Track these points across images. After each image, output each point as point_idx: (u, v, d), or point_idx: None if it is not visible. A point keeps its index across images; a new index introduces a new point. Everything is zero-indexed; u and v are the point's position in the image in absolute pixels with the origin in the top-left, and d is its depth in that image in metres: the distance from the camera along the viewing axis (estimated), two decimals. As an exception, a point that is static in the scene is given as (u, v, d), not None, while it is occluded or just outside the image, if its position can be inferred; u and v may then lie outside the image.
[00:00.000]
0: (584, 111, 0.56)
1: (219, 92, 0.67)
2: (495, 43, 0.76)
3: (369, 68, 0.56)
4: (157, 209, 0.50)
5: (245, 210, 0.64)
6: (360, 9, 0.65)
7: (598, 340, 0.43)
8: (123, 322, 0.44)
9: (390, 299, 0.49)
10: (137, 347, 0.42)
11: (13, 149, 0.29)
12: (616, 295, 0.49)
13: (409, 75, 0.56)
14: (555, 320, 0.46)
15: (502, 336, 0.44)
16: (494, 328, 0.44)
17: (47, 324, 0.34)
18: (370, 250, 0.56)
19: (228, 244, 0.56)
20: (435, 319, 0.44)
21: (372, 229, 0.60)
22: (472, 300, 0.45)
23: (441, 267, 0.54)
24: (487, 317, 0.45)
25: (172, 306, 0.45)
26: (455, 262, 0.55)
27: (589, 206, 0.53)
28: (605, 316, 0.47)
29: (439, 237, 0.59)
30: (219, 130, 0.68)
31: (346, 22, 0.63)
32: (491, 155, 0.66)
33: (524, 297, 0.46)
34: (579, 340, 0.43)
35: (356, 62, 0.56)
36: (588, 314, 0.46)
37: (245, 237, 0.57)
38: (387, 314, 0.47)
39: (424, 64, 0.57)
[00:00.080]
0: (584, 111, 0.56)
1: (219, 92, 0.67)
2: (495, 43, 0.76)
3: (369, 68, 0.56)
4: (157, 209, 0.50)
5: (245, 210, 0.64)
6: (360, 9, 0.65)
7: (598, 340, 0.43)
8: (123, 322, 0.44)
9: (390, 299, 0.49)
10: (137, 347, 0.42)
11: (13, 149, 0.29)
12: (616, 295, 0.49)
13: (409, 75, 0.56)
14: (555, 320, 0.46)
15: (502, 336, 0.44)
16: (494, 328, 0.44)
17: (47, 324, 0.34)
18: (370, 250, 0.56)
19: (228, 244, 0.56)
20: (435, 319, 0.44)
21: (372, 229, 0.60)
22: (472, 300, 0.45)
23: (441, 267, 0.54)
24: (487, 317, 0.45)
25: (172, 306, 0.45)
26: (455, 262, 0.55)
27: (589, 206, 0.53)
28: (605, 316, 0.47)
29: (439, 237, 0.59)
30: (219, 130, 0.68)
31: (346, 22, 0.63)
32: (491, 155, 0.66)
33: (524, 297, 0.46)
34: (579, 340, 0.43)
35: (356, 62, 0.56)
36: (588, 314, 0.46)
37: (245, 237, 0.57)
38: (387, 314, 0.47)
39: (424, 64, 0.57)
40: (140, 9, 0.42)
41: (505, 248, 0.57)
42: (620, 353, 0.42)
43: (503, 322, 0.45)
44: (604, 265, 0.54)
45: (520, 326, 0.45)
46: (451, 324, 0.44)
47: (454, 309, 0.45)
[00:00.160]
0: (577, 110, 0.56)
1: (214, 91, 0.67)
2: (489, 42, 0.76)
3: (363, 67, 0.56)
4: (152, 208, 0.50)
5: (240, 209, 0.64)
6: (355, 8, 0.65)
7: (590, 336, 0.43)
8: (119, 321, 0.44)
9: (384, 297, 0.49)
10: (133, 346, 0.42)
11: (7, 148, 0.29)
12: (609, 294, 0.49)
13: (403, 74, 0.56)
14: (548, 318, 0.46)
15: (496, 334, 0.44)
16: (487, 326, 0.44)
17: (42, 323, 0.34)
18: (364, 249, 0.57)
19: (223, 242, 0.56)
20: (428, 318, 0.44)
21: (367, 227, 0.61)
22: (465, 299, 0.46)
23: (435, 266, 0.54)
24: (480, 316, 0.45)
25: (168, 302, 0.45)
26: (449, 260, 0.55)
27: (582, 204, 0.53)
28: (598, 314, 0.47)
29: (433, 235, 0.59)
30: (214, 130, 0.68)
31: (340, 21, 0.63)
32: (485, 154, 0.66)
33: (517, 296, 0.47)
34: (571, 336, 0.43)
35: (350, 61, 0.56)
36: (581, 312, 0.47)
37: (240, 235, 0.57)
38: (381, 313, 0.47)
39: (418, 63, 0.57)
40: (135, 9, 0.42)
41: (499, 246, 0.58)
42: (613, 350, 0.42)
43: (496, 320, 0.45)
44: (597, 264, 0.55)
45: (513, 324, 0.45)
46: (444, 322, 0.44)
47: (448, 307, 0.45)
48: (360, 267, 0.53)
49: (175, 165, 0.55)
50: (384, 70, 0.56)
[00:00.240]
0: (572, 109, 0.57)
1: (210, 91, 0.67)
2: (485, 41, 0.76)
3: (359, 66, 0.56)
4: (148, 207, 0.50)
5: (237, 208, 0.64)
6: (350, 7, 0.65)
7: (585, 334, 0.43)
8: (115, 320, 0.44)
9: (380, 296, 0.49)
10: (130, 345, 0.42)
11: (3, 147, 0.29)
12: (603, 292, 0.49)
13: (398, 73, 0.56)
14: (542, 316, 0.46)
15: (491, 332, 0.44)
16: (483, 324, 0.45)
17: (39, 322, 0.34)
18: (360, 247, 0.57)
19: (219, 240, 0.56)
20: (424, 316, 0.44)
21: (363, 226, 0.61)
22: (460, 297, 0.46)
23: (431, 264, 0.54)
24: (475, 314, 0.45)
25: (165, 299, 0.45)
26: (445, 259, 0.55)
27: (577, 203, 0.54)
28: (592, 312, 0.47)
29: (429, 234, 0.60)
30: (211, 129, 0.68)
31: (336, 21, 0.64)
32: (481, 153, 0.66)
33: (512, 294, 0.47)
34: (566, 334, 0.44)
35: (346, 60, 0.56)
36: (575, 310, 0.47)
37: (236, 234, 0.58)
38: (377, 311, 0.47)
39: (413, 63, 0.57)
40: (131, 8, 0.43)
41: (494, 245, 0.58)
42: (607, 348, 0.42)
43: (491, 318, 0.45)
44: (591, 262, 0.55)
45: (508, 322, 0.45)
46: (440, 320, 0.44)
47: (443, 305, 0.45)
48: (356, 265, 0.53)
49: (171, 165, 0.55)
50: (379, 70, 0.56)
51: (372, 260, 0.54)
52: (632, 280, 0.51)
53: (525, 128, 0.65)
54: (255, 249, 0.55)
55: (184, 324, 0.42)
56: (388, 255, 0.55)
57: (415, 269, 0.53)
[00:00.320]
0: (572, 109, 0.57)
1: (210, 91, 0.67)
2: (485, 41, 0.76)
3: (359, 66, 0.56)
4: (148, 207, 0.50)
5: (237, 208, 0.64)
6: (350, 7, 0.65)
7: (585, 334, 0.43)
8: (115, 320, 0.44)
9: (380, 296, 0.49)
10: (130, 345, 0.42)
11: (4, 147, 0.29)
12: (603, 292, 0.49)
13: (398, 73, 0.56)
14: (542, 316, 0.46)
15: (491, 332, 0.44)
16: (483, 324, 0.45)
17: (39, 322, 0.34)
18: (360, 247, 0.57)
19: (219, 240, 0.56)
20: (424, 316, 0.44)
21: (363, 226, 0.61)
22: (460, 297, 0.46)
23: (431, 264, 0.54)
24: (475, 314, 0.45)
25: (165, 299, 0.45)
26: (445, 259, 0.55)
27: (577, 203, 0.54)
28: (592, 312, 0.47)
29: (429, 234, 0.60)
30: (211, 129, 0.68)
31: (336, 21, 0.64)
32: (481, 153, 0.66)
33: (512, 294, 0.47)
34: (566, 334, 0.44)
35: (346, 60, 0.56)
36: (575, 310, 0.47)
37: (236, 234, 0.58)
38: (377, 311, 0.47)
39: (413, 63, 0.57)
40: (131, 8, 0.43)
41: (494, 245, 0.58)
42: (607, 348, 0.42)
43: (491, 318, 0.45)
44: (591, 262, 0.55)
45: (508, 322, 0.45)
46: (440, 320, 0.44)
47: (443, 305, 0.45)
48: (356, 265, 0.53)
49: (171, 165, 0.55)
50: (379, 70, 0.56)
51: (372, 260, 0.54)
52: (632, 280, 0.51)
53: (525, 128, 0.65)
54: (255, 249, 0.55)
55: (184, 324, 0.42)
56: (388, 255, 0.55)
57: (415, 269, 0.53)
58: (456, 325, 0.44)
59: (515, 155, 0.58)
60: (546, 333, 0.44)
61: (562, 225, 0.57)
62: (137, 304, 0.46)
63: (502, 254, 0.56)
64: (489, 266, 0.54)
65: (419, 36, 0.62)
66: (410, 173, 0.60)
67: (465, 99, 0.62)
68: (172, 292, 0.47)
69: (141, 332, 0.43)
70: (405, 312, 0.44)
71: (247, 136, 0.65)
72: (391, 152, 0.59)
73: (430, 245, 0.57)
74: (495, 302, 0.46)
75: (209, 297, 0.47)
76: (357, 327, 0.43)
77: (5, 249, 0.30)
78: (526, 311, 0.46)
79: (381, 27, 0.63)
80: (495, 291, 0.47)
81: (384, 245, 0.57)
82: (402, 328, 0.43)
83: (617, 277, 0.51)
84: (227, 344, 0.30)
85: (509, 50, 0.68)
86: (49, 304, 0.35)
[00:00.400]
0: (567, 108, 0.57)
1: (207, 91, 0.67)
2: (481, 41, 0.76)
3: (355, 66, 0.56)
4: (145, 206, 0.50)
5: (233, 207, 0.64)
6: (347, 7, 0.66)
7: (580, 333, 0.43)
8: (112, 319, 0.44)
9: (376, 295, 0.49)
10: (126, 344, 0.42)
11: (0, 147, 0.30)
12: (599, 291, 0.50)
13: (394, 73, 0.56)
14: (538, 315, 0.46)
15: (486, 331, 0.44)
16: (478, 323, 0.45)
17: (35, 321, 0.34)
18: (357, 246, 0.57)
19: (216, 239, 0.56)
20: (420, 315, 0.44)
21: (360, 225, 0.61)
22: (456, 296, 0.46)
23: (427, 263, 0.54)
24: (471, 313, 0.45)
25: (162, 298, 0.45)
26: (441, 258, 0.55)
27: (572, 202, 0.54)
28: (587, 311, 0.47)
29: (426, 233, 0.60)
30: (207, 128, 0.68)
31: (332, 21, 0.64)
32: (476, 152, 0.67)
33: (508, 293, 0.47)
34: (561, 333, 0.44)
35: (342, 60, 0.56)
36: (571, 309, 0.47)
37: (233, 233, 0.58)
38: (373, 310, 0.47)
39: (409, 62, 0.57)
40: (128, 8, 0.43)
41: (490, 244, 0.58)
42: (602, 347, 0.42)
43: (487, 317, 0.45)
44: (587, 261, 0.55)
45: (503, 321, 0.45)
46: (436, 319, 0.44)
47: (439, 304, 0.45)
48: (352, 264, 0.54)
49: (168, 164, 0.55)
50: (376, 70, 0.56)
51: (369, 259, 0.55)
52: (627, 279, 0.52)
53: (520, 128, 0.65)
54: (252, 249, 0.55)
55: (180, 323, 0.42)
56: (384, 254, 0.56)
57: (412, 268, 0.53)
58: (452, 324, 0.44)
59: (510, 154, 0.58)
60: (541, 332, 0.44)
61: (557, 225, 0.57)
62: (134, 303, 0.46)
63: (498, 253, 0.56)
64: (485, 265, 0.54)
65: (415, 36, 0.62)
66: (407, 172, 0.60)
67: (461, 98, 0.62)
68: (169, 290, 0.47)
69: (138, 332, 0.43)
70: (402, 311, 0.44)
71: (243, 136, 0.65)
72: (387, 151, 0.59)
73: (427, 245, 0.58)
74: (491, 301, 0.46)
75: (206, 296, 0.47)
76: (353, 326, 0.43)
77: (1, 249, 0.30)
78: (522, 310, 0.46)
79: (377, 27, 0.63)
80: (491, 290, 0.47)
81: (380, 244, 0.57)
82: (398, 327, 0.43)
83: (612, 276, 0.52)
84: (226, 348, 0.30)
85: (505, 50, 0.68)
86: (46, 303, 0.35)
----
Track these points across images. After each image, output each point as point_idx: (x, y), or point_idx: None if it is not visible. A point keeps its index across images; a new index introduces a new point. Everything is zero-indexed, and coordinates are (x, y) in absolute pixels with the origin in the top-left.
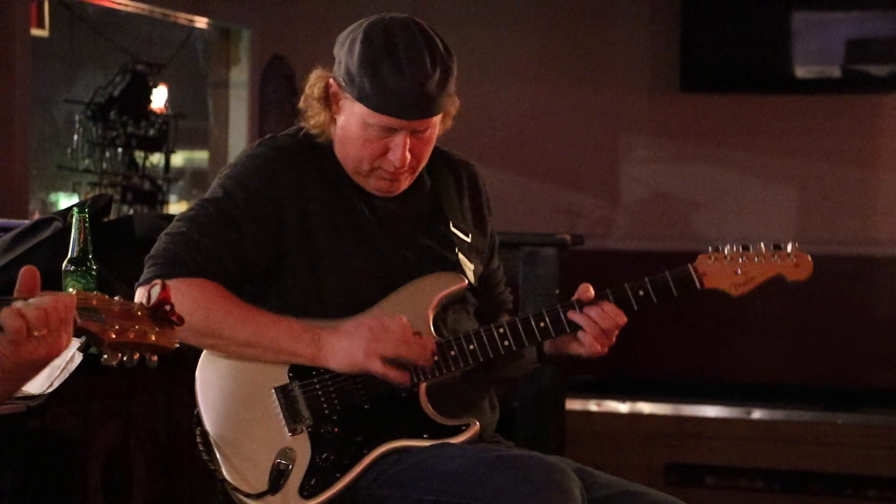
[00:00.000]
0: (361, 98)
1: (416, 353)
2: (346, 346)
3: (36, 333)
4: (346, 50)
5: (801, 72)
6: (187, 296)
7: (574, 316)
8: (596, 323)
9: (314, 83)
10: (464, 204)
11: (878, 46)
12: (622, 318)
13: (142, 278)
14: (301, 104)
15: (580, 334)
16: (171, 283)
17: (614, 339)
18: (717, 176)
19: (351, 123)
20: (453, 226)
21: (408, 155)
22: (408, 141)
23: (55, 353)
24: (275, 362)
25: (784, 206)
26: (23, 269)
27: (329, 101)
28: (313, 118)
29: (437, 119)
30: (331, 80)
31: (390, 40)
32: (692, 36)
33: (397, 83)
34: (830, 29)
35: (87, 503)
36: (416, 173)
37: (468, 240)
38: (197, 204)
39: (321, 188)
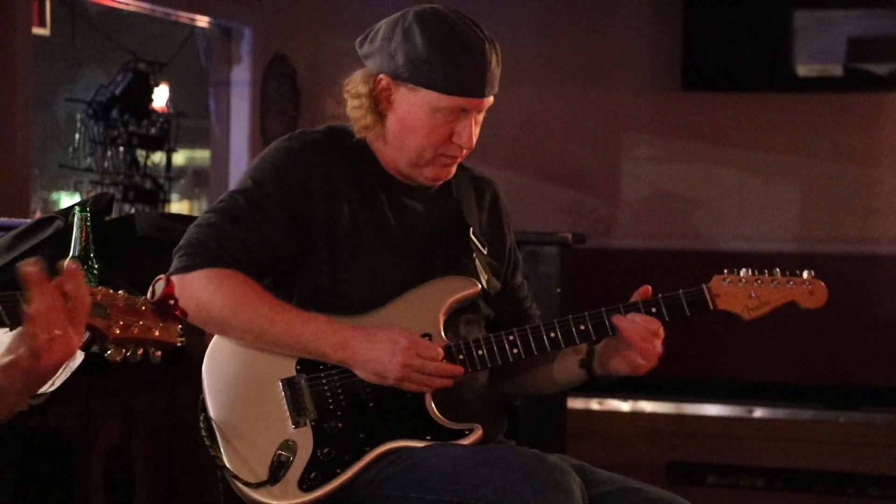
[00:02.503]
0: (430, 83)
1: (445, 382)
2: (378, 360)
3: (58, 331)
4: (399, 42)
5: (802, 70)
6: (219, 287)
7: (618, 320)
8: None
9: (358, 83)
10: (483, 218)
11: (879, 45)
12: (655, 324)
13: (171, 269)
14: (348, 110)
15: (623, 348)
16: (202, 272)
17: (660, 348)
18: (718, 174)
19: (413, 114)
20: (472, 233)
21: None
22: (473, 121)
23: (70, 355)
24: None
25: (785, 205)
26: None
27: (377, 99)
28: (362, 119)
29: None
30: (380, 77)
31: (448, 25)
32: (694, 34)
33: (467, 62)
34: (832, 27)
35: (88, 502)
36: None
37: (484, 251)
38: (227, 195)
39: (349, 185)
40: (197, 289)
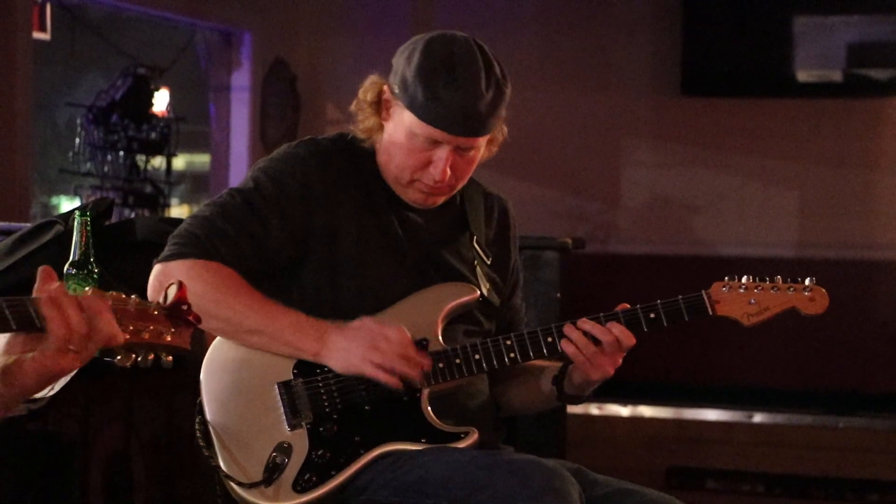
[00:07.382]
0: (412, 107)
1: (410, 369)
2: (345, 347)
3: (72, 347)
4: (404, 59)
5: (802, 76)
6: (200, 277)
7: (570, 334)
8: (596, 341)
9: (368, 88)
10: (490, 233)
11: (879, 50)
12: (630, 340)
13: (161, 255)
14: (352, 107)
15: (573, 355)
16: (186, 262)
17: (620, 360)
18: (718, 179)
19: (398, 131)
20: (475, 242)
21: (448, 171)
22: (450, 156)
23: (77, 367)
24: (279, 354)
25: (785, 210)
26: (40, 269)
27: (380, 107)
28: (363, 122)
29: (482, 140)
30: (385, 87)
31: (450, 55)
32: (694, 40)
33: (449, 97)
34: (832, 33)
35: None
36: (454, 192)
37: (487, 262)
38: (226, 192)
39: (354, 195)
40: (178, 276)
----
Say how many lines of the listing above contain "each", giving nothing but the number.

2